▸ Your task
In the excerpted text on silica coatings, please state how long the CnGmSiO2-coated squares were submerged in the Cu(NO3)2 solution to post-load them.

▸ Excerpted text
[Start of Attachment]
Reaction conditions for Cn(Gm)n synthesis.
Conditions | Procedure 1 | Procedure 2 | Procedure 3 | Procedure 4 | Procedure 5 | Procedure 6 |
---|---|---|---|---|---|---|
GLYMO (mmol) | 4.4 | 1.1 | 2.3 | 1.1 | 1.1 | 8.9 |
Cyclen (mmol, eq) | 1.1, 0.26 | 4.8, 4.3 | 0.56, 0.25 | 1.2, 1.1 | 1.2, 1.1 | 9.7, 1.1 |
Al(OTf)3 (mmol) | – | – | – | 0.1 | 0.1 | – |
Solvent | 2:1 MeOH:H2O | Toluene | Toluene | CHCl3 | CHCl3 | CHCl3 |
Volume solvent (mL) | 23.8 | 7.5 | 10 | 2 | 2 | 16 |
Temperature (°C) | 20 (RT) | 110.6 (reflux) | 110.6 (reflux) | 20 (RT) | 20 (RT) | 20 (RT) |
Time (h) | 5 | 24 | 97.5 | 90 | 69 | 8–10 days |
Reference | [16] | [17] | [18] | – |
Incorporation of CnGmSiO2 into coatings
A two-pack epoxy was prepared by mixing a commercial hardener (Ancamine® 2459 Curing Agent; Air Products and Chemicals, Inc., PA, USA) and a commercial epoxy resin (Epikote™ 235; Resolution Performance Products, Columbus, OH, USA) in accordance with the manufacturer specifications: 0.563 g Ancamine® 2459/g Epikote™ 235. Immediately following manual mixing of the two components, one coat of the viscous, dark yellow epoxy resin was applied to a single side of a black vinyl chloride/acetate copolymer (black scrub test panel, Leneta). An inverted funnel was then used to add silica to a defined surface area of the still-uncured resin so that, at minimum, one layer of silica covered the resin. The coating was allowed to cure at room temperature overnight, and, the following day, the procedure was repeated for the second side. After allowing the second side to cure at room temperature overnight, the silica/epoxy (SiO2/epx)-type samples were brushed, washed with water, and dried with compressed air, and squares (23 mm × 23 mm) coated on both sides were cut from the material. These squares were tested immediately for bacterial adherence. The four silica samples prepared for testing were as follows: 1) CnGmSiO2 (free ligand), 2) CnGmSiO2 + Cu(II) (post-loaded), 3) Cu(II)-CnGmSiO2 (pre-loaded), and 4) unfunctionalised SiO2. To post-load CnGmSiO2, the squares coated on both sides with CnGmSiO2 were submerged in an aqueous solution of an excess of Cu(NO3)2 (50 mM; 16.5 mL) for 24 h, washed with water, dried with compressed air, and tested immediately for bacterial adherence. Images and the elemental composition of the SiO2/epx-type coatings were obtained by SEM-EDS.
[End of Attachment]
▸ Provided records
[Start of Attachment]
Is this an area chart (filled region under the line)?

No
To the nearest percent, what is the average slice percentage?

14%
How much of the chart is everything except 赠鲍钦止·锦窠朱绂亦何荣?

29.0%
[End of Attachment]
▸ Answer space
24 hours.